Miré el reloj en mi muñeca. Tenía exactamente quince minutos antes de que mi entrenador empezara a enviar mensajes pasivo-agresivos al grupo del equipo.
Suspiré y lo seguí hasta la sala.
—No te preocupes, no me tomará mucho tiempo —aseguró mientras se sentaba en el sofá con tranquilidad.
Me dejé caer frente a él, apoyando los codos en las rodillas. Sentía la tensión acumulada en los hombros, como si mi propio cuerpo supiera que venía algo más pesado que el entrenamiento.
—Entonces… —murmuré, mirándolo a los ojos—. Dispara.
—¿Cómo estás?
—Bien.
—¿Cómo van los entrenamientos?
—Bien.
Me observó en silencio durante dos segundos incómodos.
—¿“Bien”? ¿Eso es todo lo que tienes para decir?
Le devolví la mirada con el ceño fruncido. ¿Qué esperaba? ¿Un poema épico sobre mis emociones deportivas?
—Sí, ¿qué otra cosa querías escuchar?
—¿Algo va mal?
—No.
—¿Es que acaso Hopskin sigue molestando?
Respiré hondo y me hundí más en el asiento.

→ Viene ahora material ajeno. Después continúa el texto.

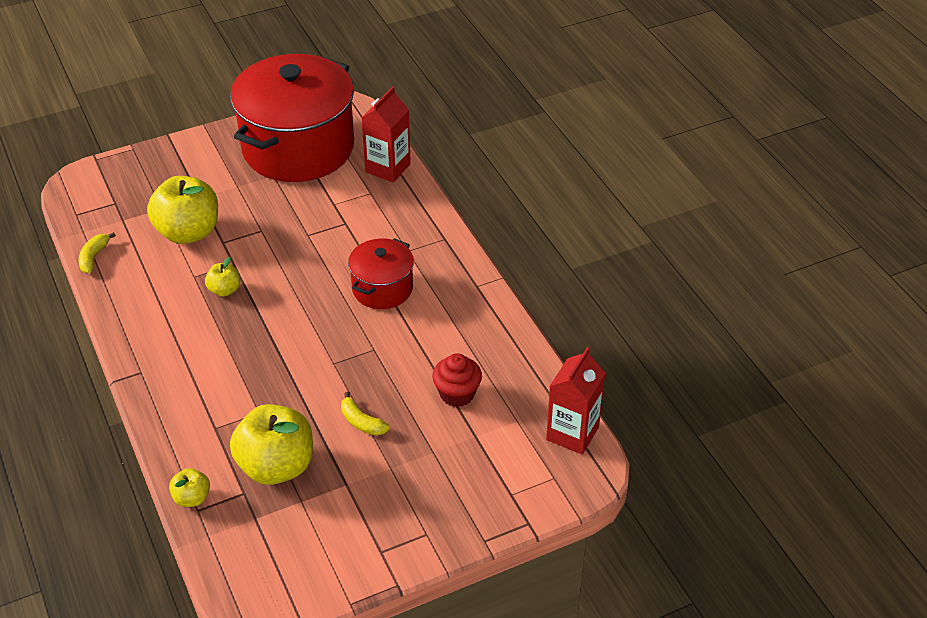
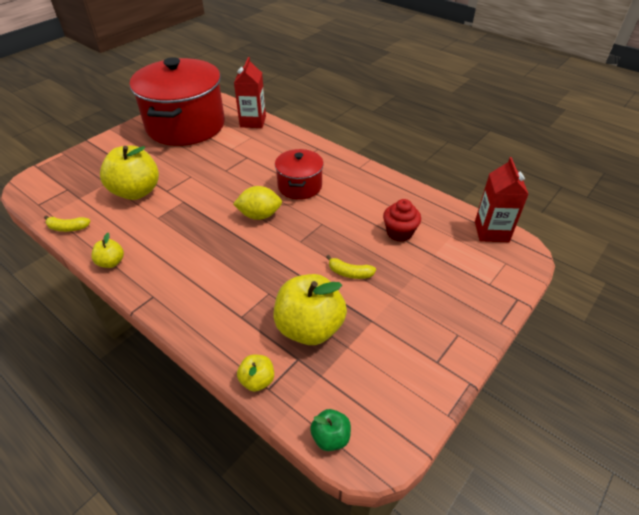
camera: 25 degrees left, 0 degrees up
(94, 257) = (68, 228): yellow banana -> yellow banana turned 75 degrees counterclockwise
(224, 290) = (187, 219): yellow apple -> yellow apple (111, 262)
(226, 576) = (330, 437): none -> green apple
(308, 313) = (259, 215): none -> yellow lemon

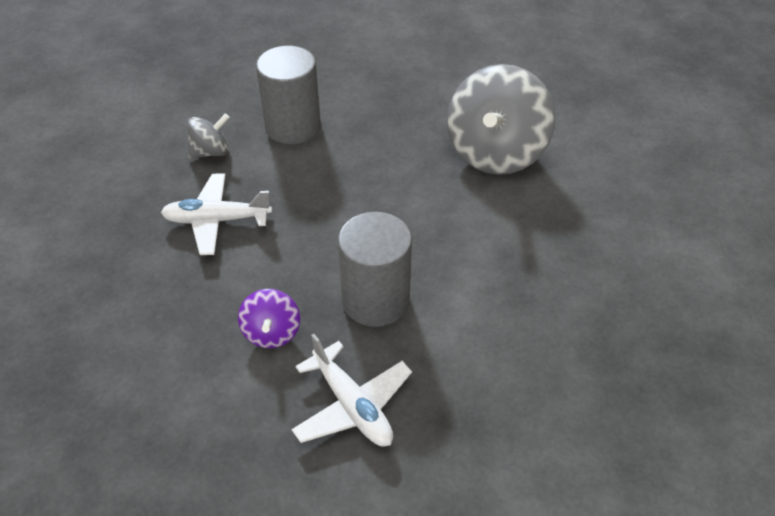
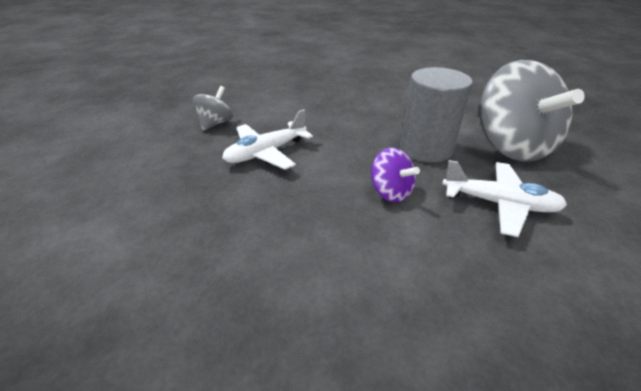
camera: 35 degrees left, 10 degrees down
(293, 126) = (259, 97): grey cylinder -> none
(495, 152) = (387, 74): grey spinning top -> grey spinning top (511, 146)

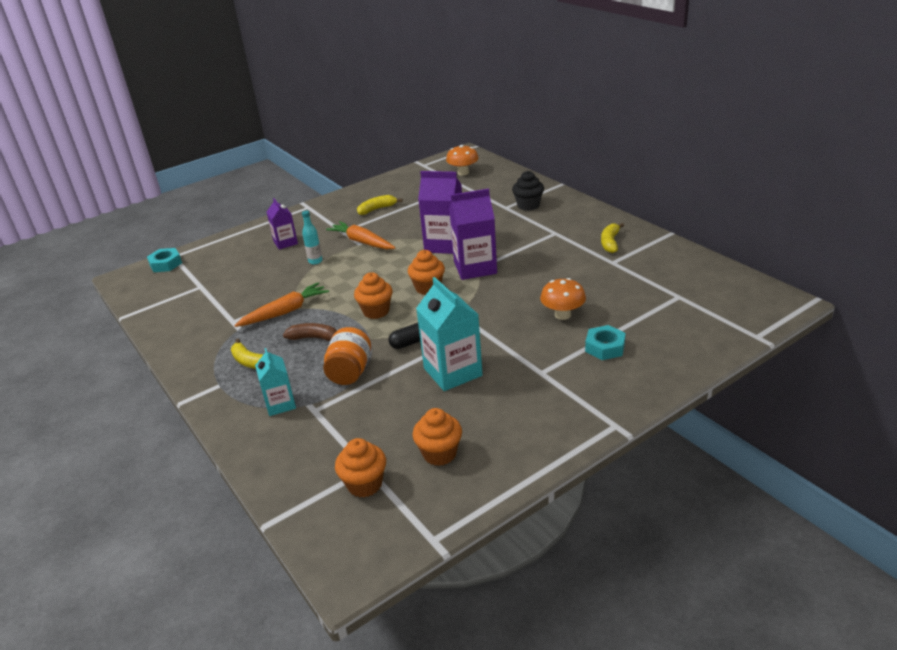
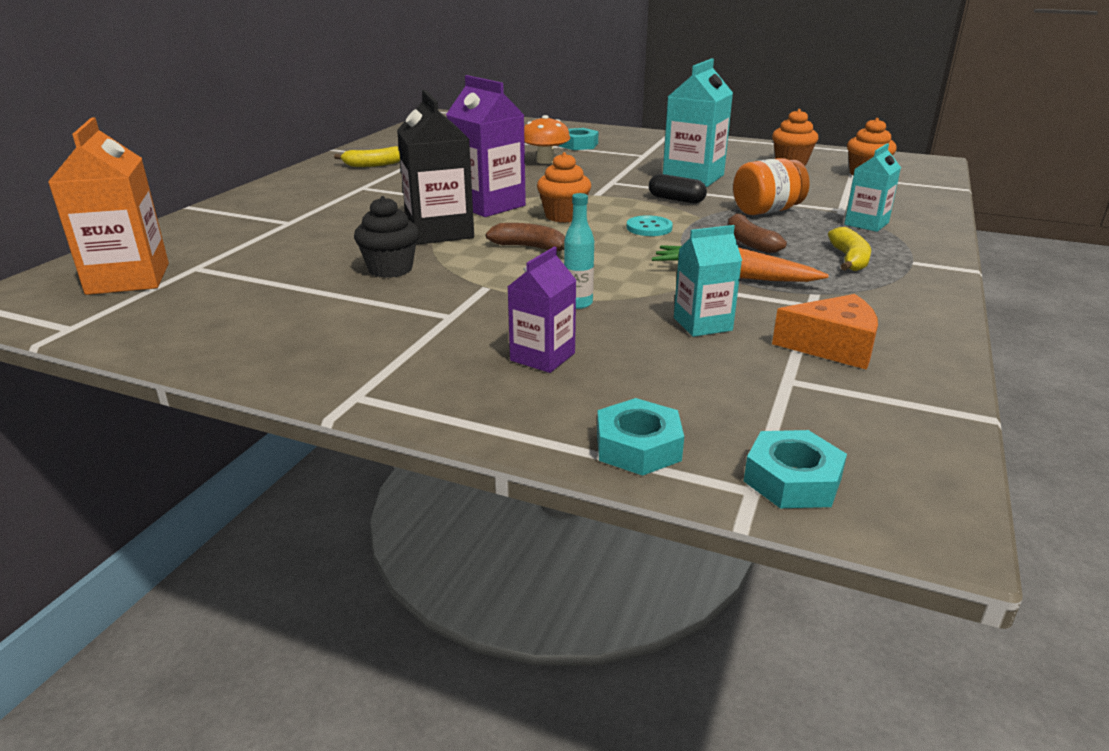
camera: 125 degrees left, 5 degrees down
(200, 308) = (832, 347): none -> orange cheese
(215, 245) = (638, 447): none -> turquoise nut
(258, 284) = (702, 324): none -> turquoise carton
(362, 242) = (478, 287): orange carrot -> none
(376, 311) = (649, 228): orange cupcake -> turquoise button
(377, 209) = (334, 312): yellow banana -> none
(392, 265) = (530, 247): none -> brown banana
(445, 244) = (439, 232): purple carton -> black carton
(463, 173) = (128, 279): orange mushroom -> orange carton
(528, 205) = (278, 211): black cupcake -> black cupcake (390, 269)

—Hopskin sigue siendo el mismo idiota de siempre, pero ahora todos están enfocados en llegar a la Serie Mundial, así que lo último que le interesa es mi situación sentimental —respondí con un tono que dejaba claro que no quería hablar más del tema.
Thomas asintió lentamente, como si estuviera evaluando cada palabra que salía de mi boca.

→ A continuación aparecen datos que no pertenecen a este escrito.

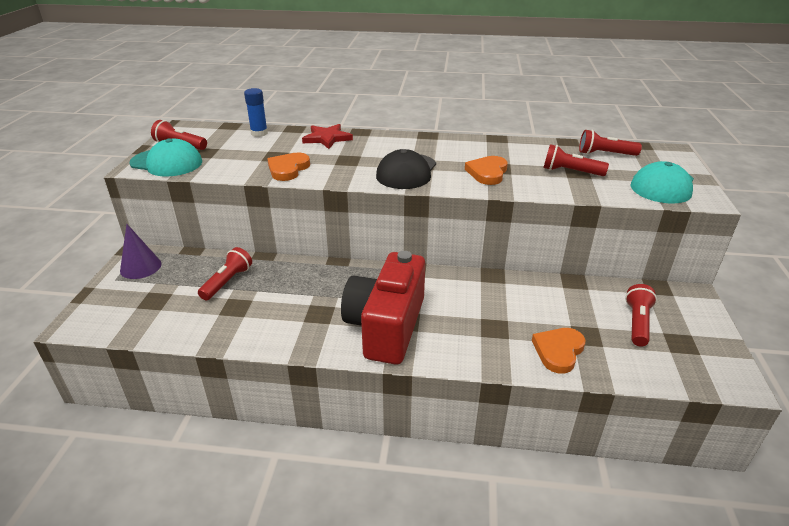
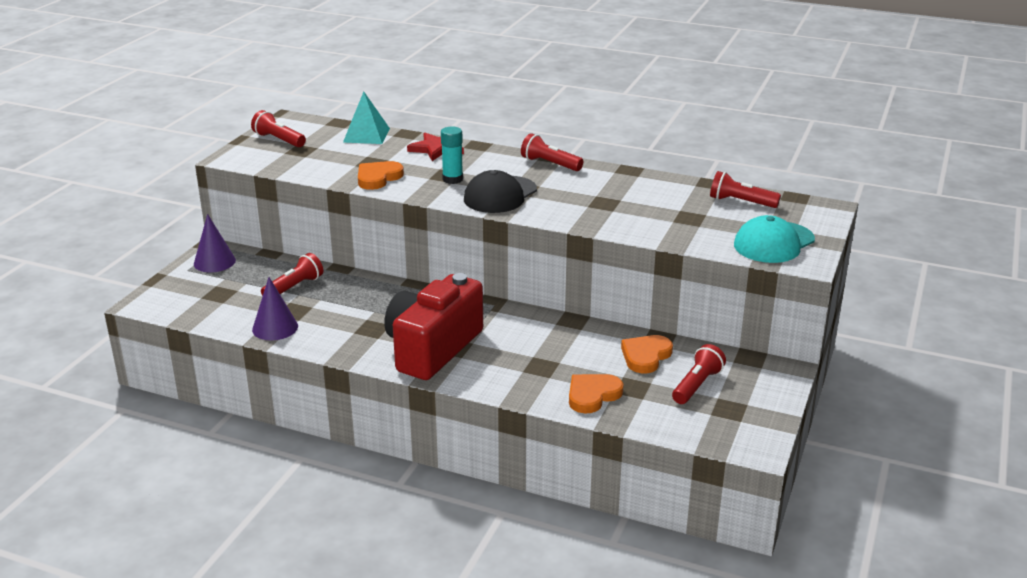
camera: 15 degrees right, 5 degrees down
(166, 163) = (259, 157): turquoise cap -> none
(223, 329) = (275, 328): none -> purple cone
(259, 133) = (366, 135): blue glue stick -> turquoise pyramid
(356, 162) = (452, 179): none -> turquoise glue stick
(487, 173) = (587, 206): orange heart -> orange heart (645, 356)
(570, 172) = (681, 216): red flashlight -> red flashlight (549, 164)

—Entonces, todo bien —dijo finalmente, aunque no parecía convencido.
—Te dije que todo está bien —repetí, cruzándome de brazos con un suspiro que salió más frustrado de lo que pretendía—. ¿Acaso de esto era de lo que necesitabas hablar?
Thomas tomó un sorbo de su café y luego dejó la taza en la mesa con el mismo cuidado con el que uno deja una granada sin detonar.
—En realidad, no…
—Dilo ya, Thomas. Tengo que irme a entrenar.
Se quedó en silencio unos segundos, su mirada fija en algún punto invisible detrás de mí. Algo en su cuerpo cambió, como si acabara de decidir que sí, que iba a decirlo aunque me cayera como un bate en las costillas.
—Voy a renunciar.
Parpadeé un par de veces, tratando de procesar lo que acababa de oír.
—¿Qué has dicho?
—Voy a dejar mi trabajo como tu abogado —repitió con una calma que no tenía nada de pacífica.
Fue como si alguien hubiera abierto una ventana en medio de una tormenta invernal y me hubiese arrojado un balde de agua helada directo al pecho.